Os Pesquisadores do CEPID-OCRC, Andrei Sposito e Maria Luiza Moretti fazem parte da equipe que publicou recentemente um artigo na revista Science descrevendo a dispersão de COVID-19 no Brasil. Segue um texto redigido pelos pesquisadores expondo os principais achados e as implicações do estudo:

“Detectado pela primeira vez em Wuhan, China, no final de 2019, o novo coronavírus, SARS-CoV-2, e a nova doença respiratória, COVID-19, foram assim denominados pela Organização Mundial de Saúde (OMS) em fevereiro de 2020. Espalhando-se rapidamente a uma taxa alarmante, a COVID foi declarada uma pandemia em 12 de março de 2020. No início de abril, mais de 1 milhão de casos foram confirmados, sem sinais de desaceleração na transmissão. Agora em agosto, os casos de COVID-19 continuam a aumentar rapidamente, principalmente nos países do leste, tendo nesse momento os Estados Unidos como epicentro, ultrapassando a China e a Itália. O Brasil, com quase 3 milhões de casos e quase 100 mil mortes até o início de agosto de 2020, é o país mais afetado da América Latina.

De fato, no Brasil a expansão da epidemia pelo SARS-CoV-2 foi uma das mais rápidas em todo o mundo. Investigamos o impacto de intervenções não farmacêuticas na transmissão do vírus e a disseminação espacial no Brasil usando uma combinação de dados epidemiológicos, de mobilidade e genômicos. Os modelos de transmissão orientados pela mobilidade para as cidades de São Paulo e Rio de Janeiro mostram que o número de reprodução (Rt) atingiu um valor inferior a 1 após estas intervenções, mas aumentou lentamente para valores entre 1 e 1,3, o que condiz com o relaxamento destas medidas.
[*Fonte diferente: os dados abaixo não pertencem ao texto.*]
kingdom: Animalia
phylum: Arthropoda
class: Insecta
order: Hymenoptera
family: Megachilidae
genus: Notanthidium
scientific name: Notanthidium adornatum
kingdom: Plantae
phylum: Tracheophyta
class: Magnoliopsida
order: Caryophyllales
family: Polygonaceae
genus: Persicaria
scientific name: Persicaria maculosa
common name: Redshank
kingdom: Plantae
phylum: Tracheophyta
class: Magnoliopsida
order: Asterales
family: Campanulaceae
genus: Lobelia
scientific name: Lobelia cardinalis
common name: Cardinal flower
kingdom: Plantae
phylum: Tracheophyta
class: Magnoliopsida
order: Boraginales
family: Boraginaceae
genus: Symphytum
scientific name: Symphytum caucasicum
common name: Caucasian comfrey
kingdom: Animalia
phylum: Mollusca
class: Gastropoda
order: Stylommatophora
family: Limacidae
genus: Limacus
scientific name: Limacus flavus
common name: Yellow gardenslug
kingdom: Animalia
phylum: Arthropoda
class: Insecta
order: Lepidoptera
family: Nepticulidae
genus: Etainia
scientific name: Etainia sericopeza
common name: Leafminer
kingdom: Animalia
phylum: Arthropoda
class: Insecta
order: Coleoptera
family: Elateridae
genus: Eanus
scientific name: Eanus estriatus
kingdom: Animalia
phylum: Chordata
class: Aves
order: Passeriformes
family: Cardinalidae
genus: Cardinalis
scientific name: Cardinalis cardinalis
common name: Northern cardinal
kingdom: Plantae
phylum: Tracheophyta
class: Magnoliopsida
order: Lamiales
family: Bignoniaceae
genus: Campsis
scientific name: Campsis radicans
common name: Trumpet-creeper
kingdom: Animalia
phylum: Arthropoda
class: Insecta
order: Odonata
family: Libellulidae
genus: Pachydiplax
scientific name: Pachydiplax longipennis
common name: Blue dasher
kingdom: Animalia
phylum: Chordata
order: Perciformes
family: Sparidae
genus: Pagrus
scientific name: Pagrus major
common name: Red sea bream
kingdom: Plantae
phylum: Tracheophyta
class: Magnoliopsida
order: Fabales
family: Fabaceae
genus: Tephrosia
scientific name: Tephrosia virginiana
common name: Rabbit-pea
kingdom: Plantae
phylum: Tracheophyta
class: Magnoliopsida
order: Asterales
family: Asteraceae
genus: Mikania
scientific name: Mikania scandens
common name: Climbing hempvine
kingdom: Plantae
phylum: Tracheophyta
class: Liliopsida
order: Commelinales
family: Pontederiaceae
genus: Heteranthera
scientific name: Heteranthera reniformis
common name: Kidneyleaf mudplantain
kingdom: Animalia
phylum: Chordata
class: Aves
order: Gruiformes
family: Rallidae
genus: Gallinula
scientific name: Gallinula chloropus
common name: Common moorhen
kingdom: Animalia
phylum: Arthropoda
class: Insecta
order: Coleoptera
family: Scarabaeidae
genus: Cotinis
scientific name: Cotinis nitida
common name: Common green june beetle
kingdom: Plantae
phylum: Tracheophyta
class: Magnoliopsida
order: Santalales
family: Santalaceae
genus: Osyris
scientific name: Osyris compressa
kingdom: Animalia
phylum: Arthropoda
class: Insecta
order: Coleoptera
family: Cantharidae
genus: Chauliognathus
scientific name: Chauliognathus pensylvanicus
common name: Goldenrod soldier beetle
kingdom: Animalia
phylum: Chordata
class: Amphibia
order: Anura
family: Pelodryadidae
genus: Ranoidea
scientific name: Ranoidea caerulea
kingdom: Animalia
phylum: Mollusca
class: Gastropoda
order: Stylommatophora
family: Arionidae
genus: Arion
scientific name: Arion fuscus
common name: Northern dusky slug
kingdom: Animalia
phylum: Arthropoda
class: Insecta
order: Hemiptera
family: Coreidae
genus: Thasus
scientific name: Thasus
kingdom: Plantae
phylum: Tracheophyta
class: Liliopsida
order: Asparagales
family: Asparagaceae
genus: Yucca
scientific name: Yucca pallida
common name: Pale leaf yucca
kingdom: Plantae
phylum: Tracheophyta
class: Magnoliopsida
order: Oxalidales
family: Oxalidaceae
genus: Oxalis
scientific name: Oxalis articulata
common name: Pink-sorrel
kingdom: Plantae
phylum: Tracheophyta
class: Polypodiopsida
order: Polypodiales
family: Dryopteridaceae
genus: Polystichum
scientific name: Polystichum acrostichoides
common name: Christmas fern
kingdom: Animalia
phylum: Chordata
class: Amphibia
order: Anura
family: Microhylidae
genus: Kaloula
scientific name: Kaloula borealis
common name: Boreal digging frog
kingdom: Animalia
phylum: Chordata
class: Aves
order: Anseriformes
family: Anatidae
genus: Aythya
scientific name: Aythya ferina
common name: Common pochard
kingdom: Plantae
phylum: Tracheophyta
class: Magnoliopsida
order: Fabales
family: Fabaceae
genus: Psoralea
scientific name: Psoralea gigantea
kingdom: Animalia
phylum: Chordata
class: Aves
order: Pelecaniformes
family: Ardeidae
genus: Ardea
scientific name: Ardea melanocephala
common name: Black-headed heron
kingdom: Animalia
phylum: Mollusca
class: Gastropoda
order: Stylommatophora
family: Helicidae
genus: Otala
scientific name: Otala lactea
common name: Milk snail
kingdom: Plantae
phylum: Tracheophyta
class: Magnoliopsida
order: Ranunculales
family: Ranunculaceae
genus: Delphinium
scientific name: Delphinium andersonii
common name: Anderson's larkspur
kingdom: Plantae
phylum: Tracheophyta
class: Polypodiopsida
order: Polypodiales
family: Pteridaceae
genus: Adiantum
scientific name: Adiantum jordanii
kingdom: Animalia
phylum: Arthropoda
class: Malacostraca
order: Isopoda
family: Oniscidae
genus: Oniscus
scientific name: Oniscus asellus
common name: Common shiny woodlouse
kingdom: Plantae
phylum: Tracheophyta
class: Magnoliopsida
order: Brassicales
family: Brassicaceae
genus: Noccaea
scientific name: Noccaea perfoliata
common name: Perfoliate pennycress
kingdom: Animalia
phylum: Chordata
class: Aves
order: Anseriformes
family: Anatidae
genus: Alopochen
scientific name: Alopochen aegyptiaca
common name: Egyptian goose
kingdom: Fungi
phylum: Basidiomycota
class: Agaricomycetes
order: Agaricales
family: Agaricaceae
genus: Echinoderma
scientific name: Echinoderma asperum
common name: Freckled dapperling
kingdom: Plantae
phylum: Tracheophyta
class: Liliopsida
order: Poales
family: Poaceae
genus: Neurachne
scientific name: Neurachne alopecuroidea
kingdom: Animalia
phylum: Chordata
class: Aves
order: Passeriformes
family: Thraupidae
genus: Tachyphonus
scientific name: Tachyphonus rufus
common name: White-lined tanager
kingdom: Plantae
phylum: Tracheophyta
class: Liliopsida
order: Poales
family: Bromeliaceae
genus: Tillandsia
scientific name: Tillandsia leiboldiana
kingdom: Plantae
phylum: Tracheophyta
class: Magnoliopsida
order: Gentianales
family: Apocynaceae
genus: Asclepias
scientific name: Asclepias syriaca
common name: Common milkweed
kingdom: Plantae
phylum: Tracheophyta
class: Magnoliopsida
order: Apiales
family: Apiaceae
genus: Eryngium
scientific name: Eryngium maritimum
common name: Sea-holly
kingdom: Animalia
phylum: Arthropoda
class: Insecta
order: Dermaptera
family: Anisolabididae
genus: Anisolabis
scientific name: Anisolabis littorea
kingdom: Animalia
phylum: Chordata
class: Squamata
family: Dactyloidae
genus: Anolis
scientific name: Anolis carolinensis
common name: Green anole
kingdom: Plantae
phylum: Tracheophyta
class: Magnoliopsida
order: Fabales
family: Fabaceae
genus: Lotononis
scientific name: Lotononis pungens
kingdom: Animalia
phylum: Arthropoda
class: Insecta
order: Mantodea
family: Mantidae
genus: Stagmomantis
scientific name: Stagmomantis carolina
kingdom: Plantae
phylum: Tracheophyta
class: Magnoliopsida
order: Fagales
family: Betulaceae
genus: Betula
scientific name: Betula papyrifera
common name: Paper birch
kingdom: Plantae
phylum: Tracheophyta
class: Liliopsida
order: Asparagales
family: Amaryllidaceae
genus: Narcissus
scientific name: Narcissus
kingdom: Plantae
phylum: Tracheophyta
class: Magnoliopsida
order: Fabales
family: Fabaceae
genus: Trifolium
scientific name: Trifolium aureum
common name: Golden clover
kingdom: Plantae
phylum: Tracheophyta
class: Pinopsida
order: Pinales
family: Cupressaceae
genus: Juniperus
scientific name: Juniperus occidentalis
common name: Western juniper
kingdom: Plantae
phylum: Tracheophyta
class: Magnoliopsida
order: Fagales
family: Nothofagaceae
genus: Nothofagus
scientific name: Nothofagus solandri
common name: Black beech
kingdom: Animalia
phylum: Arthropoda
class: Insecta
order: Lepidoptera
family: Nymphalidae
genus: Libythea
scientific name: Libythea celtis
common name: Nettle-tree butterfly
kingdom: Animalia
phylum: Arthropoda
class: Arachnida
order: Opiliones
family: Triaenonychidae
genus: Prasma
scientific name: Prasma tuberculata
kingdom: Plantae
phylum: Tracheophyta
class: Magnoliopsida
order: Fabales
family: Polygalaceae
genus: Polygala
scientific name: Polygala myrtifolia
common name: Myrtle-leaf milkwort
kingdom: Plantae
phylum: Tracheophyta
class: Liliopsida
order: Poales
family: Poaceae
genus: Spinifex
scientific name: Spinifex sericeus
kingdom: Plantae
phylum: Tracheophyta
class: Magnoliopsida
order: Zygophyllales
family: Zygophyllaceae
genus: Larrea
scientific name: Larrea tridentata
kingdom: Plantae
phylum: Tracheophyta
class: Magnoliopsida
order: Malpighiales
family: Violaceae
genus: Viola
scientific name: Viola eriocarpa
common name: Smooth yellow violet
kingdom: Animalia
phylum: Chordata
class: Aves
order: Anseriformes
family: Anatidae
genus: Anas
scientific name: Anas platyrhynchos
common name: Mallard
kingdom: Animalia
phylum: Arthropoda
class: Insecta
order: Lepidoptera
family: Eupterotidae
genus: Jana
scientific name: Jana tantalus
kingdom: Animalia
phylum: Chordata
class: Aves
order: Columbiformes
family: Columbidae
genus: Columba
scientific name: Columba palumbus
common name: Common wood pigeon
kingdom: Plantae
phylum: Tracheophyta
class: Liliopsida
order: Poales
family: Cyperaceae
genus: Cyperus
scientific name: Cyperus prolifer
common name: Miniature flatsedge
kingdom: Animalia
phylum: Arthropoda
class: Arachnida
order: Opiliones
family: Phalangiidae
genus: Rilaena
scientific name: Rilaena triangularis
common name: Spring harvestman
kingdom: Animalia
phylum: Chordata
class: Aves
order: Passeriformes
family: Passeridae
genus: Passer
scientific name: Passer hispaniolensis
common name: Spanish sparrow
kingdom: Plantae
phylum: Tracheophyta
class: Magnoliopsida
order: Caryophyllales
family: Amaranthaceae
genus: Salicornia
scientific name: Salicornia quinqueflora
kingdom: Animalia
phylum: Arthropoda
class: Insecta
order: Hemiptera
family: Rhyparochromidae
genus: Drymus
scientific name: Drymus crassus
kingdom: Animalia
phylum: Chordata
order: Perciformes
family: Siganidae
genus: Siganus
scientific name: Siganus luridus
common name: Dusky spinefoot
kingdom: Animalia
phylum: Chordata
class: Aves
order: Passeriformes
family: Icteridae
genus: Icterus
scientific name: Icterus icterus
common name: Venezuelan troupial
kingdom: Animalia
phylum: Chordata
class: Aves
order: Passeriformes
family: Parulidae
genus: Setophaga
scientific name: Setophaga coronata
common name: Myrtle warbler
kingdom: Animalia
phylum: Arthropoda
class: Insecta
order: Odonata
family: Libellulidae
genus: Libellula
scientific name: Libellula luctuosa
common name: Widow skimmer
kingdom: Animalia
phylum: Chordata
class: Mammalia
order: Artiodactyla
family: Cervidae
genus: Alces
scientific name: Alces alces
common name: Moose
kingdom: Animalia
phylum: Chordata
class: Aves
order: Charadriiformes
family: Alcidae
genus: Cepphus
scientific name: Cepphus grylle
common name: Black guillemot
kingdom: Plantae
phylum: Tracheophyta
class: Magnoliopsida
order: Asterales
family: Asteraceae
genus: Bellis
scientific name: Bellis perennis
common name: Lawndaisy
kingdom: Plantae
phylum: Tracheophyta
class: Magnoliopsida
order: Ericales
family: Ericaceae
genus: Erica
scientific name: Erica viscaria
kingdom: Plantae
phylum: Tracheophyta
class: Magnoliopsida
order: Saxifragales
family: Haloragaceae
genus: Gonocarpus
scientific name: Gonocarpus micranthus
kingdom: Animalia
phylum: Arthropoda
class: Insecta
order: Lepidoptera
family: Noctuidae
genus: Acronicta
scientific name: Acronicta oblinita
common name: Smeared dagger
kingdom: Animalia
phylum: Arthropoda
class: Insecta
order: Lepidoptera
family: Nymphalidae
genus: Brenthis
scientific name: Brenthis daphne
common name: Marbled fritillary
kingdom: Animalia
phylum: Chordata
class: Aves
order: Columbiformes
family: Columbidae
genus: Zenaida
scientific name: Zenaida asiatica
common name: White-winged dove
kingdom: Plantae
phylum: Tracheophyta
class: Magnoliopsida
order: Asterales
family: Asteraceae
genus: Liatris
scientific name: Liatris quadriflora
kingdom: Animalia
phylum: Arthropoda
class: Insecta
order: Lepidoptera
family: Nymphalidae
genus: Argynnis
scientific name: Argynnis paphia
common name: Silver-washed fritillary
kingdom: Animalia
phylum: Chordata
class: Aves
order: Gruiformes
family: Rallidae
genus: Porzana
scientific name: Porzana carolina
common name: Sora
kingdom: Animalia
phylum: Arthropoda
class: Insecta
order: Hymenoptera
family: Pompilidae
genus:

O sequenciamento e análise de genoma de um conjunto de dados geograficamente representativos de 427 genomas de 21 dos 27 estados brasileiros identificaram que houve mais de 100 introduções internacionais de SARS-CoV-2 no Brasil. Estimamos que três núcleos associados à transmissão orientada pela comunidade surgiram entre 22 e 27 de fevereiro de 2020 e já estavam bem estabelecidos antes da implementação dos NPIs e das proibições de viagens. Durante essa primeira fase do estabelecimento da epidemia de SARS-CoV-2 nas metrópoles brasileiras, descobrimos que o vírus se espalhou principalmente nas fronteiras locais e dentro do estado. Apesar das acentuadas reduções nas viagens aéreas nacionais durante esse período, detectamos um aumento de 25% no comprimento médio das distâncias percorridas simultaneamente com a disseminação do SARS-CoV-2 dos grandes centros urbanos para o resto do país. Em conclusão, nossos resultados lançam luz sobre o papel de grandes centros populacionais altamente conectados na instalação acelerada da epidemia pelo SARS-CoV-2 e fornecem evidências de que as atuais intervenções permanecem insuficientes para manter a transmissão do vírus sob controle no Brasil.”

Andrei Sposito e Maria Luiza Moretti

Referência do Artigo: Candido DS et al. Science 2020, doi: 10.1126/Science.abd2161.